I know regulations can seem overwhelming, but if you look beyond checking the boxes to ensure compliance, there is so much opportunity. I always try to remind the health plans I work with that regulations result from constituents going to their legislator with a problem that needs to be fixed, eventually resulting in a mandate. Beyond compliance, addressing these mandates can have positive results for the health plans and its members.

Think of interoperability, for example. It may seem overwhelming, but the concept of serving tailored, customized information to an individual is not far-fetched. If someone turns on their TV or opens a streaming service, the consumer sees a menu of options and suggested programming or channels of interest based on previous activity. With interoperability, individuals can apply that same concept to healthcare.

Traditionally, members have had to collect data from various sources—member portals, lab results, claims statements, and more— and try to figure out what it all means, and what to do next! Interoperability will pull that information together and make recommendations based on that information.

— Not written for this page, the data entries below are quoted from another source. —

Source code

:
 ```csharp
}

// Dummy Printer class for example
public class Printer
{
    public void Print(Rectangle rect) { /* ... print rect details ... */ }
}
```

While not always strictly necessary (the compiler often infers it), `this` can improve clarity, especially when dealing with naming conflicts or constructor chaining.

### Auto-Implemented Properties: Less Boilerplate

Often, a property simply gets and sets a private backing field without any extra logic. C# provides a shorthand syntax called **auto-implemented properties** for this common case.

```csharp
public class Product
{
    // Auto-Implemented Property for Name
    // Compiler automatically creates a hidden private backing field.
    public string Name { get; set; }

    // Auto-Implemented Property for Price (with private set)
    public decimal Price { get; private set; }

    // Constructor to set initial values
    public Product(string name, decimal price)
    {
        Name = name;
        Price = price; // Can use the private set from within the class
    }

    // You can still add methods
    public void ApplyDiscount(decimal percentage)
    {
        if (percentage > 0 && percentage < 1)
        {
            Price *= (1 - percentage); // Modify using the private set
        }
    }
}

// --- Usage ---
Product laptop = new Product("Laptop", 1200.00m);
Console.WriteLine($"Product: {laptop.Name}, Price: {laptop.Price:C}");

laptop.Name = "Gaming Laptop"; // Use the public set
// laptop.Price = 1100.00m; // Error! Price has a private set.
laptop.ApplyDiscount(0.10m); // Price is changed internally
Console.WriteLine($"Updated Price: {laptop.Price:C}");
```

The driver behind interoperability is that patients, or members, want to know more about their own health. Interoperability provides information and analytics that could help individuals connect the dots and take away guessing when it comes to their healthcare. Interoperability empowers individuals to address their concerns, ask questions, identify additional steps, and lifestyle changes they can take to improve their well-being and have the full picture of their health.

For members, interoperability is about getting access to the right information. For health plans, interoperability is about collecting and sharing that information.

To make interoperability successful, health plans need the right technology and, almost more importantly, sound business processes, resulting in good data. Anyone can learn how to do FHIR-enabled APIs. But understanding how a claim should come in, how it should process in the system, and how it produces the information needed to be consumed by the APIs is very important. Payers should focus on the claims administration system and ensure they’re collecting the right data consistently so that they can provide the right message to the patient, other payers, and providers.